The Room Where She Gave Birth
By Kate Budzyn, WPAMC Class of 2019
In Gloucester, our class visited The Sargent House Museum, the 1780s five-bay clapboard house where one of the first American feminist writers, Judith Sargent Murray, lived and wrote. In 1790, Murray published “On the Equality of the Sexes,” a short and powerful essay which denied the intellectual inferiority of women and blamed gender-based inequality on girls’ lack of access to education.
For those frustrated with an American history in which white male power and wealth is still the most easily accessible narrative, any site attached most prominently to a woman feels important, precious. The Sargent House Museum’s mission is to “engage the public in the life, times, writings, and home of Judith Sargent Stevens Murray, a pioneering advocate of women’s education and equality,” and indeed the house tour centers the life story of this early American feminist.

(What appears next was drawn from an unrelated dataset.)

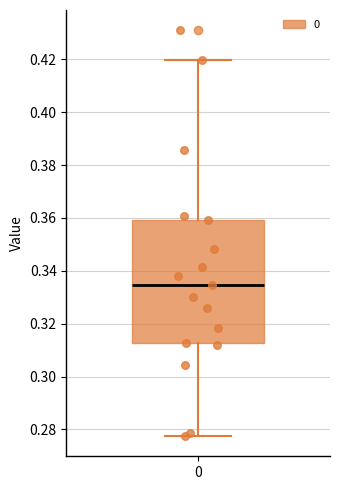

Transcribe this box plot: give where the median line is, the range the box spans, and where the two whiskers end, as read against the y-axis. The values are not printed on the chart, so give them approximately, as read against the axis.

median 0.334, box 0.312 to 0.360, whiskers 0.278 to 0.420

But what makes a house a woman’s house? In the eighteenth century alone, the Sargent House was also home to Judith’s first husband, John Stevens; her second husband, John Murray, an early Universalist minister; as well as her three daughters. Subsequent generations lived in the house. In the early twentieth century, the painter John Singer Sargent, a family descendent, got involved in efforts to save the house and donated artwork to the museum. In short, the house is the site of many people’s stories. What happens when one person’s story is singled out as the most important story to tell in a historic space? How does our understanding of our shared cultural heritage shift depending on whose story is being told?
In the case of the Sargent House, the shift in understanding became apparent to me in the last room on the tour, a bedroom. Our guide pointed out a few things in the room—a four post bed, a small writing closet where Sargent Murray wrote, a side table by the window—and then told an arresting story: this was the room where Judith Sargent Murray gave birth. Despite wanting children, she had not been able to have any during her first marriage. She became pregnant for the first time during her second marriage, in her late thirties, and carried the pregnancy to term. The birth did not go well.
On the side table by the window, under a small plexiglass case, was a letter written by John Murray describing his wife’s traumatic labor. He paints a clear picture in just a few lines: “The first Sunday in August our suffering friend was taken ill. She continued to suffer more than any language can describe till the Wednesday night following. She was then, with the assistance of Doct. Thomsen, and his instruments delivered of a male child weighing very near fifteen pounds, whose spirit returned to the God who gave it, a few hours before it was born—”
By displaying this remarkable letter in the room where its painful events took place, the Sargent House Museum complicates our understanding of this eighteenth-century house and its original inhabitants. In this room, it becomes clear that this birth story—eloquently written down by a powerful woman’s partner—is not solely a woman’s story. This is not an anecdotal tidbit offered up as a gesture to “women’s history,” nor is it a quick acknowledgment of the site of someone’s birth. This is a story that tells us that the physical experiences of women are real and essential to any history.
It is rare to hear such personal stories about reproductive and sexual health in historical settings, perhaps because we today still struggle to talk about our own pain around these experiences. Many American women still struggle to access reproductive healthcare, and our maternal death rates are the highest of any developed country. I am grateful to the Sargent House Museum for its commitment to using the house to interpret a woman’s story. Through this commitment, we hear under-told stories about the lives of people in the eighteenth century, and we get a chance to compare those stories to our own.
In truth, though, all historic houses are women’s houses. Countless rooms in countless buildings were and are the sites of birth stories as challenging and compelling as this one. Judith Sargent Murray was a white woman with a prominent family and the privileges of whiteness and class, and her story is well documented in large part thanks to these privileges. It shouldn’t take wealth, whiteness and literary fame for women to earn the right for their profound physical experiences to be integral rather than exceptional.